Question

If `f(x)=x^2+3x+k` is divided by `x+k`, remainder is `0`. What is the value of `k`?

Answer 1

`k= 0 and 2`

Explanation:

`(x^2 + 3 x + k )/ (x + k)`

we use long division to solve it.
`x^2 + 3 x + k -> x * (x + k)`
`-(x^2 +kx)`
........................
`3 x - kx + k`
`(3 - k)x + k ->(3 - k) * (x + k)`
`-((3 - k)x + (3 - k)k)`
.......................
`k - (3 - k)k = k -3k + k^2 = -2k + k^2`

to be a divisible,
`-2k + k^2 = 0`
`k(-2 + k) = 0`

`k= 0 and 2`

Answer 2

`k=0` or `k=2`

Explanation:

We can use Remainder Theorem here. According to this theorem, if a polynomial `f(x)` is divided by `x-a`, the remainder is `f(a)`.

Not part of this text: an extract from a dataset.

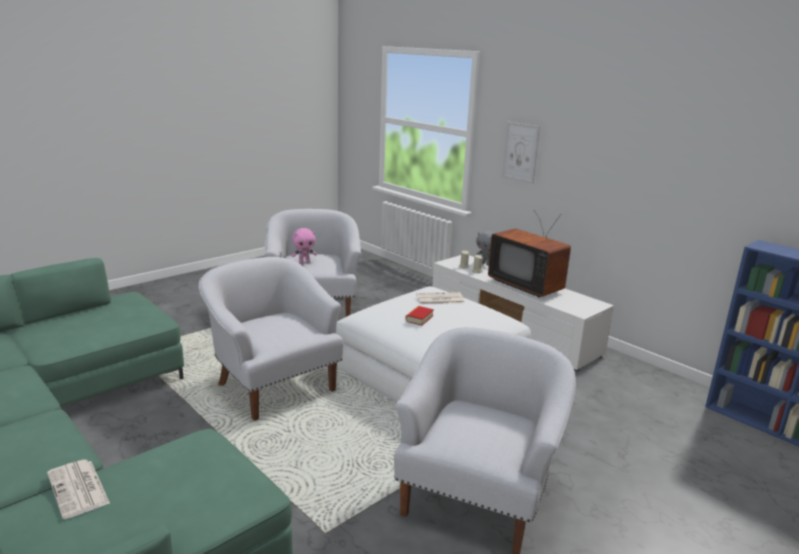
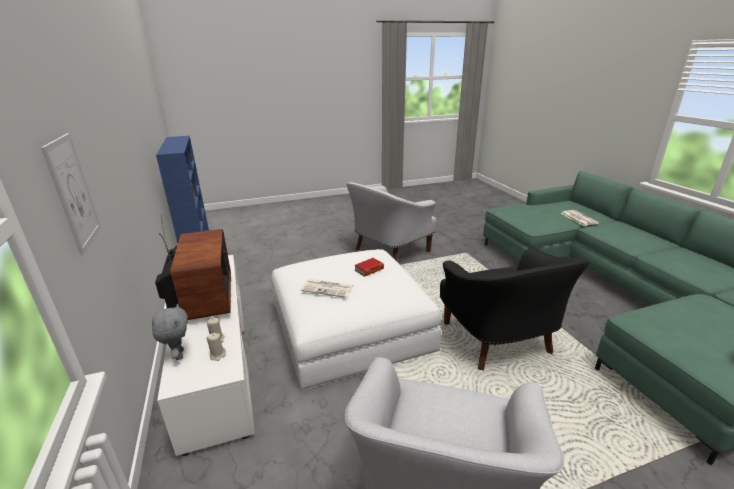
camera: 155 degrees left, 5 degrees up
white armchair [199,257,344,421] -> black armchair [440,247,590,371]
pink plush toy [292,228,317,264] -> none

In other words, if `f(x)` is divisible by `x-a`, `f(a)=0`.

Now `f(x)=x^2+3x+k` to be divisible by `x+k` or `x-(-k)`,

we should have `f(-k)=(-k)^2+3xx(-k)+k=0`

or `k^2-3k+k=0`

i.e. `k(k-2)=0`

For this we must have either `k=0` or `k-2=0`

i.e. either `k=0` or `k=2`